Wingin’ it

Under normal circumstances, golf courses and airports don’t usually mix. But Utah is hardly a normal place, and there is a golf course nestled at the fringes of Salt Lake International Airport that manages to pull off the odd mixture quite nicely.

Wingpointe Golf Course literally sits on the front steps of one of the biggest airports in the western United States, and in 17 years it has managed to become one of the hardest public golf courses in Salt Lake City — and not because of the 800,000-pound distractions overhead.

Wingpointe is a Mike O’Connor creation modeled after some of the first golf courses in the world. While it does not reside on a seaside, and the formation of the course is slightly natural at best, Wingpointe has a distinct link-style feel to it.

The course is basically treeless, and once inside one of the many greenside pot bunkers, golfers can literally get a whiff of what it might feel like to play at the Old Course at St. Andrews or Royal Troon in Scotland.

For what Wingpoint lacks in shots over the shoreline, it makes up for in shots over its numerous ponds. And like most links golf courses, Wingpointe is certainly a course that puts a premium on precise shot making.

The first two holes are not overly daunting in terms of distance, but a keen sense of accuracy definitely comes into play. The greens of the first two holes are nearly reachable for even the most modest long-ball hitter, but each are guarded with dense bunker systems that would challenge even the most gifted amateur hack. And that’s before one even reaches for a putter.

Because Wingpointe is basically built at the bottom of the bowl formed by Salt Lake City’s boarding mountain ranges, the greens roll as true as any in the city. But by no means are they easy. Depending on the daily mood of the grounds crew, each hole has a variety of near-impossible pin-placements to choose from.

To reach those greens in the correct amount of shots, course management has to be observed at all times.

Each hole has an optimal location, and those spots are contrasted by about 50 places that are not so appealing. If the hole doesn’t have water, it has numerous bunkers strategically placed to welcome every shot. Some holes, such as Nos. 6, 8,12 and 16, offer both.

Added to the mix are rolling hills that line many of the holes’ fairways like oversized packages of hot dogs. And if that wasn’t enough, half the holes’ fairways are outlined in a special brand of native grass that is rarely trimmed. This means if you step in the grass, finding your foot — let alone your ball — is like trying to find an unmarried college student in Provo.

Even in the driest part of summer, Wingpointe manages to stay green, lush and beautiful — at least on the front side. The backside offers a little different story.

After the 11th hole, the course moves to a remote area of the course that seems to have taken on a life of its own.

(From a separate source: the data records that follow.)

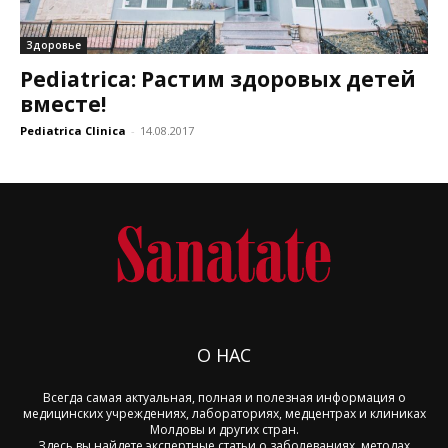
Здоровье
Pediatrica: Растим здоровых детей
вместе!
Pediatrica Clinica
-
14.08.2017
О НАС
Всегда самая актуальная, полная и полезная информация о
медицинских учреждениях, лабораториях, медцентрах и клиниках
Молдовы и других стран.
Здесь вы найдете экспертные статьи о заболеваниях, методах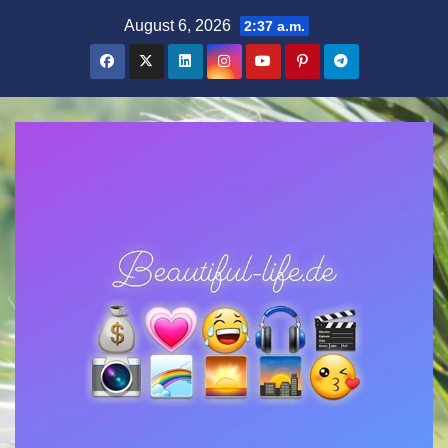
Zum
August 6, 2026
2:37 a.m.
Inhalt
springen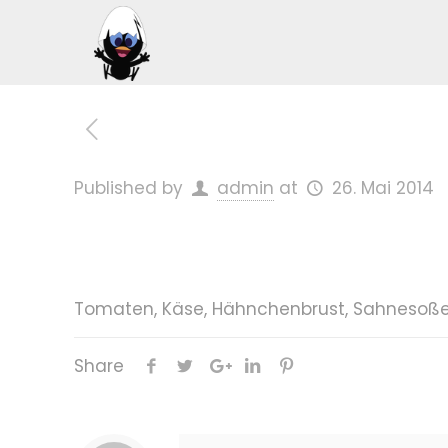
Published by
admin
at
26. Mai 2014
Tomaten, Käse, Hähnchenbrust, Sahnesoß
Share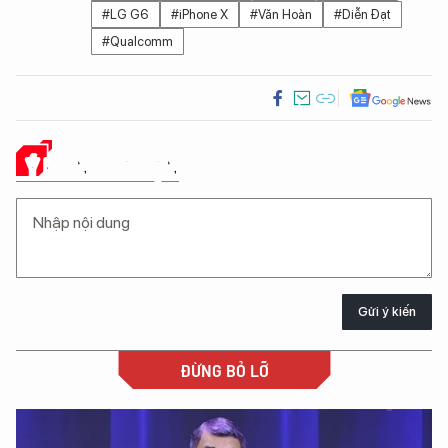
#LG G6
#iPhone X
#Văn Hoàn
#Diễn Đạt
#Qualcomm
Ý KIẾN CỦA BẠN
Gửi ý kiến
ĐỪNG BỎ LỠ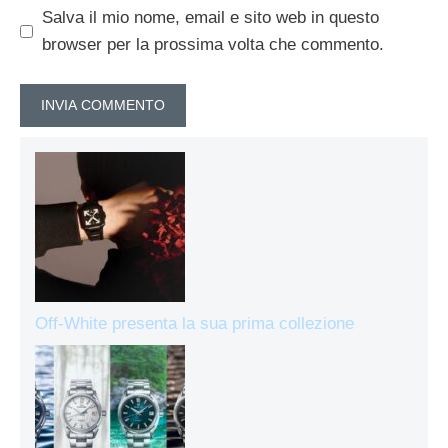
Salva il mio nome, email e sito web in questo
browser per la prossima volta che commento.
Off-White presenta la sua prima collezione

Wingpointe was designed to have two large ponds flank either side of the long par 5 15th. For the last four years, those ponds have made fewer public appearances than Mark McGwire and Boo Radley combined.

These two eyesores detract somewhat from the overall Wingpointe experience because it is possible to play balls off these barren pond beds.

Still, the challenge Wingpointe offers, especially from the black tees, is second to none. If the tees are stretched to their maximum, and the pins are stashed in their trickier locations, the course has the ability to challenge even the best amateur golfer.

Possibly due to its location, Wingpointe is usually an easy place to get onto, even without a tee time. And after the first or second hole, the airplanes become as invisible as your worries. After all, golf is golf, no matter how many times you lose your balls.